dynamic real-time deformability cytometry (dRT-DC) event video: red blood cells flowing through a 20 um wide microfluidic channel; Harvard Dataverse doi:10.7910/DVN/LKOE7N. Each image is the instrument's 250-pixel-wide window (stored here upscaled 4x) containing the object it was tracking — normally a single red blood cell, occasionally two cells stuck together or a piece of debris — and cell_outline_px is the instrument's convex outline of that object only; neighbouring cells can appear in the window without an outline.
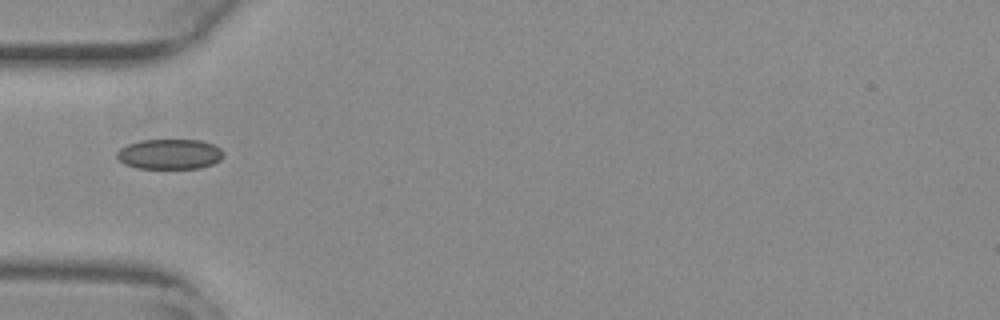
{"species": "common noctule bat (a hibernating species)", "species_latin": "Nyctalus noctula", "temperature_condition": "warm", "stored_images_in_passage": 21, "camera_frame_rate_fps": 3000, "um_per_image_px": 0.085, "animal": {"sex": "female", "body_mass_g": 29.2, "forearm_length_mm": 56.3}, "frame": {"image": 1, "passage_image": 1, "time_ms": 0.0, "image_size_px": [1000, 320], "cell_outline_px": [[224, 156], [220, 160], [212, 164], [200, 168], [136, 168], [124, 164], [116, 156], [116, 152], [120, 148], [128, 144], [140, 140], [200, 140], [212, 144], [220, 148], [224, 152]], "centroid_in_image_um": [14.42, 13.1], "position_along_channel_um": 70.6, "area_um2": 18.79}}
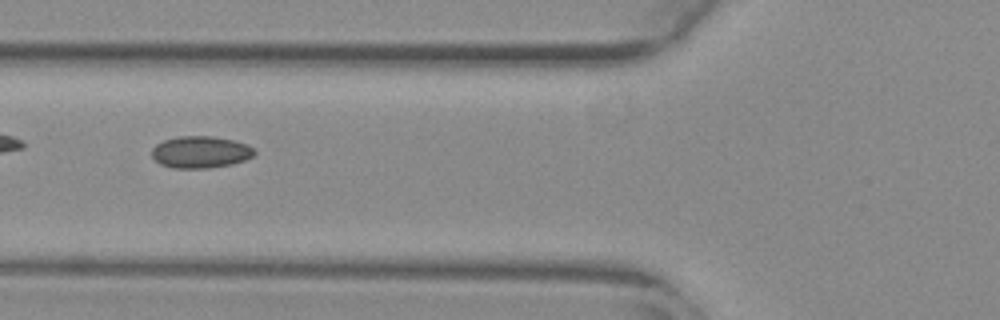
{"frame": {"image": 2, "passage_image": 4, "time_ms": 1.0, "image_size_px": [1000, 320], "cell_outline_px": [[256, 152], [252, 156], [244, 160], [232, 164], [208, 168], [172, 168], [160, 164], [152, 156], [152, 148], [156, 144], [164, 140], [180, 136], [212, 136], [236, 140], [252, 148]], "centroid_in_image_um": [17.03, 12.92], "position_along_channel_um": 108.8, "area_um2": 19.02}}
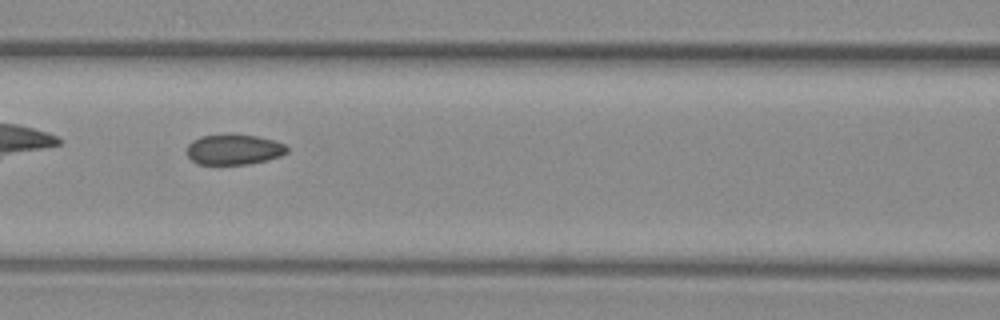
{"frame": {"image": 3, "passage_image": 7, "time_ms": 2.0, "image_size_px": [1000, 320], "cell_outline_px": [[288, 152], [280, 156], [268, 160], [248, 164], [196, 164], [188, 156], [188, 144], [192, 140], [200, 136], [256, 136], [276, 140], [284, 144], [288, 148]], "centroid_in_image_um": [19.91, 12.73], "position_along_channel_um": 146.7, "area_um2": 17.4}, "authors_computed_cell_mechanics": {"area_um2": 18.9006, "velocity_mm_per_s": 3.7942, "shape_relaxation_time_tau1_ms": null, "shape_relaxation_time_tau2_ms": 1.7549, "deformation_change_tau1": null, "deformation_change_tau2": 0.1058}}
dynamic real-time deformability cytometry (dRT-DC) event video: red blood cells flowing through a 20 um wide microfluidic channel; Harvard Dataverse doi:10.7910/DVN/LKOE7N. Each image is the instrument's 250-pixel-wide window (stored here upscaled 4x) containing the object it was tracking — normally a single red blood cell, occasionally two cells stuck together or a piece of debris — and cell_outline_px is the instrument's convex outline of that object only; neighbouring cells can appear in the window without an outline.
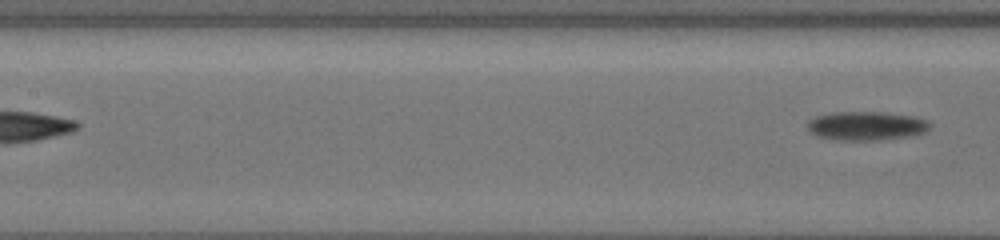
{"species": "common noctule bat (a hibernating species)", "species_latin": "Nyctalus noctula", "temperature_condition": "cold", "stored_images_in_passage": 10, "camera_frame_rate_fps": 3000, "um_per_image_px": 0.085, "animal": {"sex": "female", "body_mass_g": 19.5, "forearm_length_mm": 54.1}, "frame": {"image": 1, "passage_image": 10, "time_ms": 8.0, "image_size_px": [1000, 240], "cell_outline_px": [[932, 124], [924, 132], [904, 136], [876, 140], [832, 140], [816, 136], [808, 128], [808, 120], [816, 116], [832, 112], [884, 112], [912, 116], [928, 120]], "centroid_in_image_um": [73.59, 10.69], "position_along_channel_um": 133.8, "area_um2": 20.46}}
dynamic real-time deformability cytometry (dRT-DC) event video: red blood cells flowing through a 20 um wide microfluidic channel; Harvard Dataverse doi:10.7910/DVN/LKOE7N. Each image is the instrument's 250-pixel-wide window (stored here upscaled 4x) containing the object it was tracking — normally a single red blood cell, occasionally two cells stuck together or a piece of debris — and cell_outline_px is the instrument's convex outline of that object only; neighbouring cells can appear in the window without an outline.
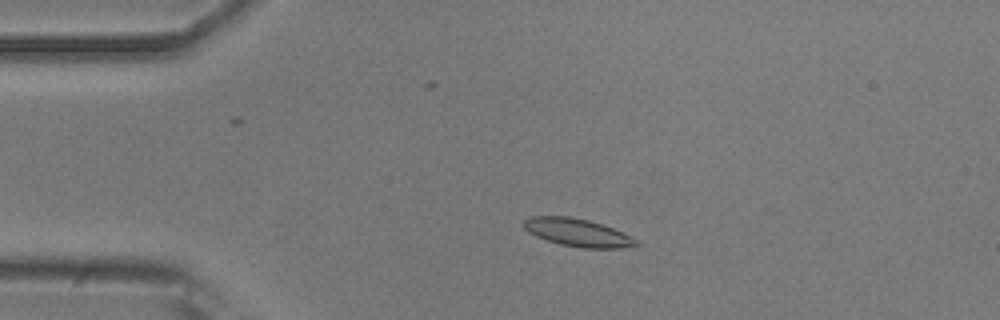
{"species": "common noctule bat (a hibernating species)", "species_latin": "Nyctalus noctula", "temperature_condition": "room temperature", "stored_images_in_passage": 12, "camera_frame_rate_fps": 3000, "um_per_image_px": 0.085, "animal": {"sex": "male", "body_mass_g": 20.5, "forearm_length_mm": 52.5}, "frame": {"image": 1, "passage_image": 1, "time_ms": 0.0, "image_size_px": [1000, 320], "cell_outline_px": [[640, 244], [636, 248], [584, 248], [560, 244], [536, 236], [528, 232], [524, 228], [524, 220], [532, 216], [568, 216], [588, 220], [612, 228], [636, 240]], "centroid_in_image_um": [49.11, 19.78], "position_along_channel_um": 35.9, "area_um2": 18.03}}
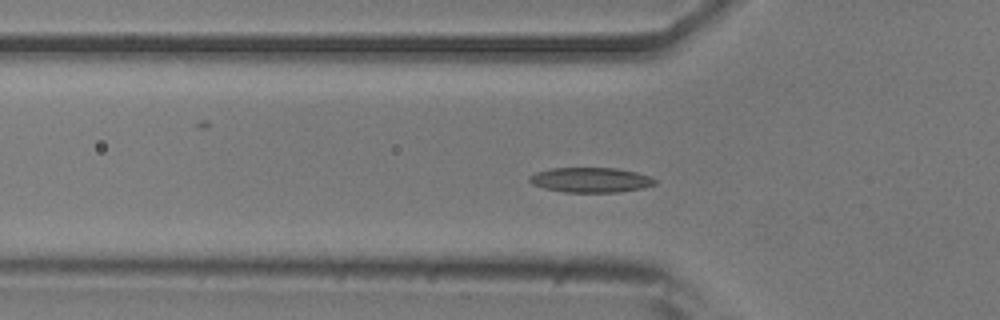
{"frame": {"image": 2, "passage_image": 7, "time_ms": 2.0, "image_size_px": [1000, 320], "cell_outline_px": [[656, 184], [644, 188], [620, 192], [564, 192], [544, 188], [532, 184], [528, 180], [528, 176], [536, 172], [552, 168], [616, 168], [636, 172], [652, 176], [656, 180]], "centroid_in_image_um": [50.23, 15.29], "position_along_channel_um": 75.6, "area_um2": 18.38}}
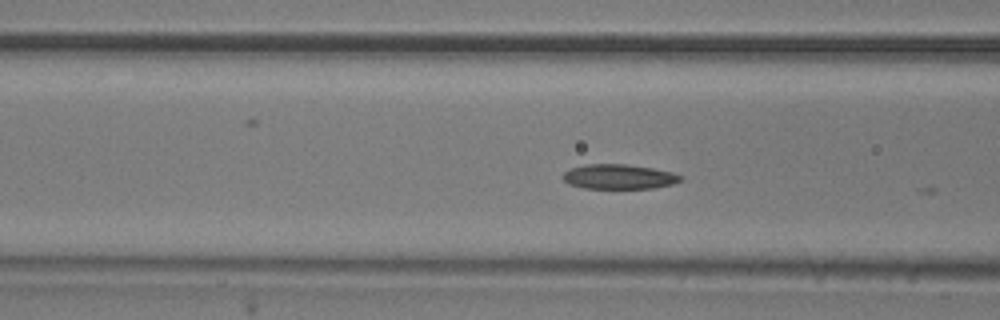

EXERCISE DESCRIPTION:
Copy out the entries verbatim and leave the images out.

SOLUTION TO THIS TASK:
dynamic real-time deformability cytometry (dRT-DC) event video: red blood cells flowing through a 20 um wide microfluidic channel; Harvard Dataverse doi:10.7910/DVN/LKOE7N. Each image is the instrument's 250-pixel-wide window (stored here upscaled 4x) containing the object it was tracking — normally a single red blood cell, occasionally two cells stuck together or a piece of debris — and cell_outline_px is the instrument's convex outline of that object only; neighbouring cells can appear in the window without an outline.
{"species": "common noctule bat (a hibernating species)", "species_latin": "Nyctalus noctula", "temperature_condition": "warm", "stored_images_in_passage": 21, "camera_frame_rate_fps": 3000, "um_per_image_px": 0.085, "animal": {"sex": "female", "body_mass_g": 29.2, "forearm_length_mm": 56.3}, "frame": {"image": 1, "passage_image": 1, "time_ms": 0.0, "image_size_px": [1000, 320], "cell_outline_px": [[224, 156], [220, 160], [212, 164], [200, 168], [136, 168], [124, 164], [116, 156], [116, 152], [120, 148], [128, 144], [140, 140], [200, 140], [212, 144], [220, 148], [224, 152]], "centroid_in_image_um": [14.42, 13.1], "position_along_channel_um": 70.6, "area_um2": 18.79}}
{"frame": {"image": 2, "passage_image": 4, "time_ms": 1.0, "image_size_px": [1000, 320], "cell_outline_px": [[256, 152], [252, 156], [244, 160], [232, 164], [208, 168], [172, 168], [160, 164], [152, 156], [152, 148], [156, 144], [164, 140], [180, 136], [212, 136], [236, 140], [252, 148]], "centroid_in_image_um": [17.03, 12.92], "position_along_channel_um": 108.8, "area_um2": 19.02}}
{"frame": {"image": 3, "passage_image": 7, "time_ms": 2.0, "image_size_px": [1000, 320], "cell_outline_px": [[288, 152], [280, 156], [268, 160], [248, 164], [196, 164], [188, 156], [188, 144], [192, 140], [200, 136], [256, 136], [276, 140], [284, 144], [288, 148]], "centroid_in_image_um": [19.91, 12.73], "position_along_channel_um": 146.7, "area_um2": 17.4}, "authors_computed_cell_mechanics": {"area_um2": 18.9006, "velocity_mm_per_s": 3.7942, "shape_relaxation_time_tau1_ms": null, "shape_relaxation_time_tau2_ms": 1.7549, "deformation_change_tau1": null, "deformation_change_tau2": 0.1058}}
dynamic real-time deformability cytometry (dRT-DC) event video: red blood cells flowing through a 20 um wide microfluidic channel; Harvard Dataverse doi:10.7910/DVN/LKOE7N. Each image is the instrument's 250-pixel-wide window (stored here upscaled 4x) containing the object it was tracking — normally a single red blood cell, occasionally two cells stuck together or a piece of debris — and cell_outline_px is the instrument's convex outline of that object only; neighbouring cells can appear in the window without an outline.
{"species": "common noctule bat (a hibernating species)", "species_latin": "Nyctalus noctula", "temperature_condition": "cold", "stored_images_in_passage": 10, "camera_frame_rate_fps": 3000, "um_per_image_px": 0.085, "animal": {"sex": "female", "body_mass_g": 19.5, "forearm_length_mm": 54.1}, "frame": {"image": 1, "passage_image": 10, "time_ms": 8.0, "image_size_px": [1000, 240], "cell_outline_px": [[932, 124], [924, 132], [904, 136], [876, 140], [832, 140], [816, 136], [808, 128], [808, 120], [816, 116], [832, 112], [884, 112], [912, 116], [928, 120]], "centroid_in_image_um": [73.59, 10.69], "position_along_channel_um": 133.8, "area_um2": 20.46}}
dynamic real-time deformability cytometry (dRT-DC) event video: red blood cells flowing through a 20 um wide microfluidic channel; Harvard Dataverse doi:10.7910/DVN/LKOE7N. Each image is the instrument's 250-pixel-wide window (stored here upscaled 4x) containing the object it was tracking — normally a single red blood cell, occasionally two cells stuck together or a piece of debris — and cell_outline_px is the instrument's convex outline of that object only; neighbouring cells can appear in the window without an outline.
{"species": "common noctule bat (a hibernating species)", "species_latin": "Nyctalus noctula", "temperature_condition": "room temperature", "stored_images_in_passage": 12, "camera_frame_rate_fps": 3000, "um_per_image_px": 0.085, "animal": {"sex": "male", "body_mass_g": 20.5, "forearm_length_mm": 52.5}, "frame": {"image": 1, "passage_image": 1, "time_ms": 0.0, "image_size_px": [1000, 320], "cell_outline_px": [[640, 244], [636, 248], [584, 248], [560, 244], [536, 236], [528, 232], [524, 228], [524, 220], [532, 216], [568, 216], [588, 220], [612, 228], [636, 240]], "centroid_in_image_um": [49.11, 19.78], "position_along_channel_um": 35.9, "area_um2": 18.03}}
{"frame": {"image": 2, "passage_image": 7, "time_ms": 2.0, "image_size_px": [1000, 320], "cell_outline_px": [[656, 184], [644, 188], [620, 192], [564, 192], [544, 188], [532, 184], [528, 180], [528, 176], [536, 172], [552, 168], [616, 168], [636, 172], [652, 176], [656, 180]], "centroid_in_image_um": [50.23, 15.29], "position_along_channel_um": 75.6, "area_um2": 18.38}}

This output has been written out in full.